WhooWhoo… Except there was a catch… I needed a completed manuscript to enter the course. Bugger… This meant I needed to break my habit of micro editing to complete the last third of the manuscript.

So, How good did it feel to type those words ‘the end’. Bloody fantastic. Now I had something whole to work with. My vision saw a goal.

Hang on, why do an editing course? Well, at that point, I wasn’t sure if I would go traditional publishing or self-publish.

If I did go along the path of traditional publication, I wanted a manuscript which the publisher or agent wouldn’t toss out from the first page. Also, if I chose the self-publish road then I wanted a manuscript the reader could see worth investing their valuable time and money on.

I completed the course and from that, I produced two new drafts with better flow, more pace, and a tighter plot. Since completing the editing course I have now become part of a writing group, who I consider as friends with advice, input, and support. All things I feel as a necessity to grow as an emerging author.

They say writing is a solitary occupation, and across the web, you can find author quotes attesting to the solitary state of writing, and much of those sentiments are true. When we are writing we do need to be by ourselves. I personally can’t imagine how difficult it must have been for a lot of authors before the digital age. Let’s be honest, those exceptional storytellers really did do it alone. Until they felt ready to hand the work over to their agent and or publisher. Now as authors, we have access to a myriad of support beginning with those found in the digital world in its many forms. Beta readers, training, forums, publishing agents, editors etc. These should make us feel less alone and help to achieve a better place in which to complete our dream of writing.

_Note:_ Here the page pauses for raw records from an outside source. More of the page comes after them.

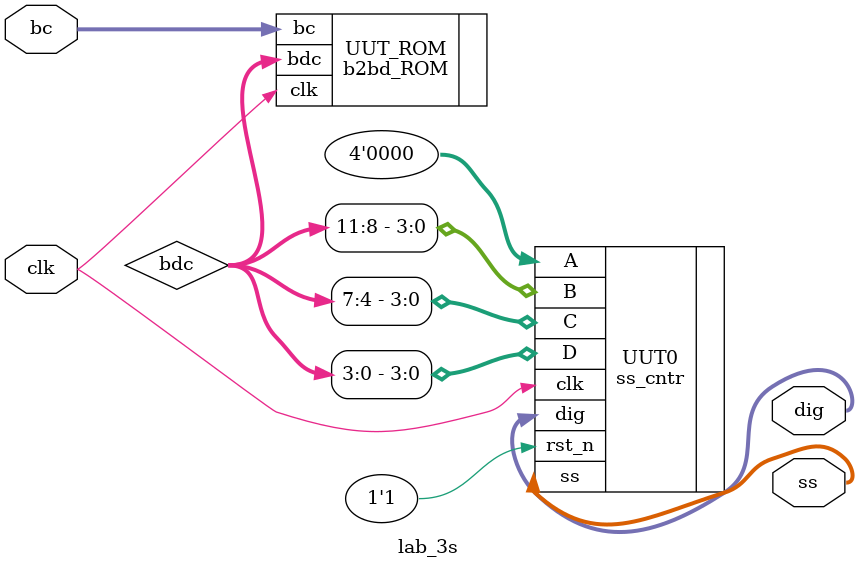
<source format=sv>
module lab_3s (
  (* altera_attribute = "-name IO_STANDARD \"3.3-V LVCMOS\"", chip_pin = "23" *)
  input clk,
  (* altera_attribute = "-name IO_STANDARD \"3.3-V LVCMOS\"", chip_pin = "88, 89, 90, 91, 49, 46, 25, 24" *)
  input  [7:0] bc,
  (* altera_attribute = "-name IO_STANDARD \"3.3-V LVCMOS\"", chip_pin = "84, 76, 85, 77, 86, 133, 87" *)
  output [6:0] ss,
  (* altera_attribute = "-name IO_STANDARD \"3.3-V LVCMOS\"", chip_pin = "73, 80, 74, 83" *)
  output [4:1] dig
);

  wire [11:0] bdc;
  ss_cntr #(10000) UUT0 (
    .clk  (clk),
    .rst_n(1'b1),
    .A    (4'd0),
    .B    (bdc[11:8]),
    .C    (bdc[7:4]),
    .D    (bdc[3:0]),
    .ss   (ss),
    .dig  (dig)
  );

  b2bd_ROM UUT_ROM (
    .clk(clk),
    .bdc(bdc),
    .bc (bc)
  );

endmodule

</source>
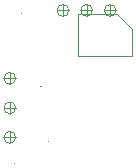
<source format=gbr>
%TF.GenerationSoftware,KiCad,Pcbnew,9.0.0*%
%TF.CreationDate,2025-04-22T14:07:13+01:00*%
%TF.ProjectId,vm_light_sensor_0.3,766d5f6c-6967-4687-945f-73656e736f72,v0.3*%
%TF.SameCoordinates,PX510ff40PY47868c0*%
%TF.FileFunction,AssemblyDrawing,Top*%
%FSLAX45Y45*%
G04 Gerber Fmt 4.5, Leading zero omitted, Abs format (unit mm)*
G04 Created by KiCad (PCBNEW 9.0.0) date 2025-04-22 14:07:13*
%MOMM*%
%LPD*%
G01*
G04 APERTURE LIST*
%ADD10C,0.100000*%
%ADD11C,0.120000*%
%ADD12C,0.075000*%
G04 APERTURE END LIST*
D10*
%TO.C,GS5*%
X150000Y825000D02*
X250000Y825000D01*
X200000Y875000D02*
X200000Y775000D01*
X250000Y825000D02*
G75*
G02*
X150000Y825000I-50000J0D01*
G01*
X150000Y825000D02*
G75*
G02*
X250000Y825000I50000J0D01*
G01*
%TO.C,GS3*%
X-700000Y250000D02*
X-600000Y250000D01*
X-650000Y300000D02*
X-650000Y200000D01*
X-600000Y250000D02*
G75*
G02*
X-700000Y250000I-50000J0D01*
G01*
X-700000Y250000D02*
G75*
G02*
X-600000Y250000I50000J0D01*
G01*
D11*
%TO.C,J1*%
X-68100Y799060D02*
X262100Y799060D01*
X-68100Y443460D02*
X-68100Y799060D01*
X262100Y799060D02*
X389100Y672060D01*
X389100Y672060D02*
X389100Y443460D01*
X389100Y443460D02*
X-68100Y443460D01*
D10*
%TO.C,GS4*%
X-50000Y825000D02*
X50000Y825000D01*
X0Y875000D02*
X0Y775000D01*
X50000Y825000D02*
G75*
G02*
X-50000Y825000I-50000J0D01*
G01*
X-50000Y825000D02*
G75*
G02*
X50000Y825000I50000J0D01*
G01*
%TO.C,U2*%
D12*
X-383750Y182500D02*
G75*
G02*
X-391250Y182500I-3750J0D01*
G01*
X-391250Y182500D02*
G75*
G02*
X-383750Y182500I3750J0D01*
G01*
D10*
%TO.C,GS6*%
X-250000Y825000D02*
X-150000Y825000D01*
X-200000Y875000D02*
X-200000Y775000D01*
X-150000Y825000D02*
G75*
G02*
X-250000Y825000I-50000J0D01*
G01*
X-250000Y825000D02*
G75*
G02*
X-150000Y825000I50000J0D01*
G01*
%TO.C,D1*%
D12*
X-603750Y-467500D02*
G75*
G02*
X-611250Y-467500I-3750J0D01*
G01*
X-611250Y-467500D02*
G75*
G02*
X-603750Y-467500I3750J0D01*
G01*
%TO.C,U1*%
X-319250Y-287500D02*
G75*
G02*
X-326750Y-287500I-3750J0D01*
G01*
X-326750Y-287500D02*
G75*
G02*
X-319250Y-287500I3750J0D01*
G01*
D10*
%TO.C,GS2*%
X-700000Y-250000D02*
X-600000Y-250000D01*
X-650000Y-200000D02*
X-650000Y-300000D01*
X-600000Y-250000D02*
G75*
G02*
X-700000Y-250000I-50000J0D01*
G01*
X-700000Y-250000D02*
G75*
G02*
X-600000Y-250000I50000J0D01*
G01*
%TO.C,GS1*%
X-700000Y0D02*
X-600000Y0D01*
X-650000Y50000D02*
X-650000Y-50000D01*
X-600000Y0D02*
G75*
G02*
X-700000Y0I-50000J0D01*
G01*
X-700000Y0D02*
G75*
G02*
X-600000Y0I50000J0D01*
G01*
%TO.C,D2*%
D12*
X-546250Y800000D02*
G75*
G02*
X-553750Y800000I-3750J0D01*
G01*
X-553750Y800000D02*
G75*
G02*
X-546250Y800000I3750J0D01*
G01*
%TD*%
M02*

</source>
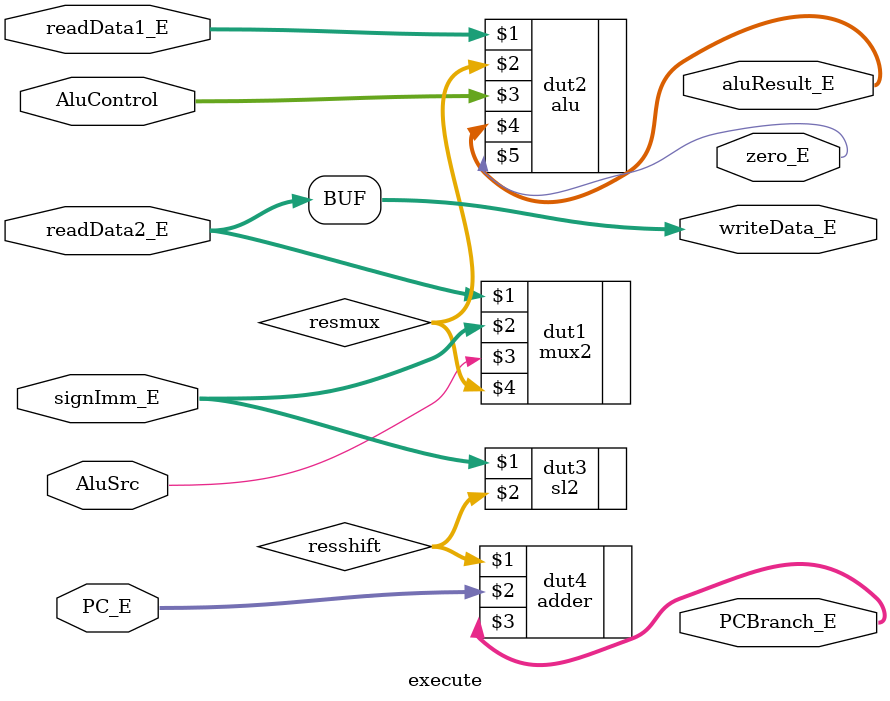
<source format=sv>

module execute #(parameter N = 64) 
					(input logic AluSrc,
					 input logic [3:0] AluControl,
					 input logic [N-1:0] PC_E,signImm_E,readData1_E,readData2_E,
					 output logic [N-1:0] PCBranch_E,aluResult_E,writeData_E,
					 output logic zero_E
					 );

logic [N-1:0] resmux;
logic [N-1:0] resshift;
mux2 dut1 (readData2_E,signImm_E,AluSrc,resmux);
assign writeData_E = readData2_E;
alu dut2 (readData1_E,resmux,AluControl,aluResult_E,zero_E);
sl2 dut3 (signImm_E,resshift);
adder dut4 (resshift,PC_E,PCBranch_E);
endmodule
//alu, sl2, adder y mux2

</source>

Now as authors in our 21st century, we have access to a myriad of support beginning with those found in the digital world in its many forms. Beta readers, training, forums, publishing agents, editors etc. These should make us feel less alone and help to achieve a better place in which to complete our dream of writing.

If you read this and are thinking about writing a novel, short story or a novella in whatever genre you like or for whatever reason you want. Good on you. Or, if you started and have reached what you think is an overwhelming impasse and want to abandon your dream. Please don’t! You are not alone because there is so much support out there to help and guide you through the journey.

Copy-Edit

The nervous sensation is reaching 6.5 on the Richter scale…

Why?

Because my editor tells me my manuscript will be returned in a few days and there will be some comments and notes pre-forwarded for my perusal.

What will be in the notes? How much will I need to cull and rework? These were thoughts I had a few weeks ago but gave them little or no time. How bad could it be? Right? Now the hour of truth rapidly approaches those thoughts stand illuminated over many others.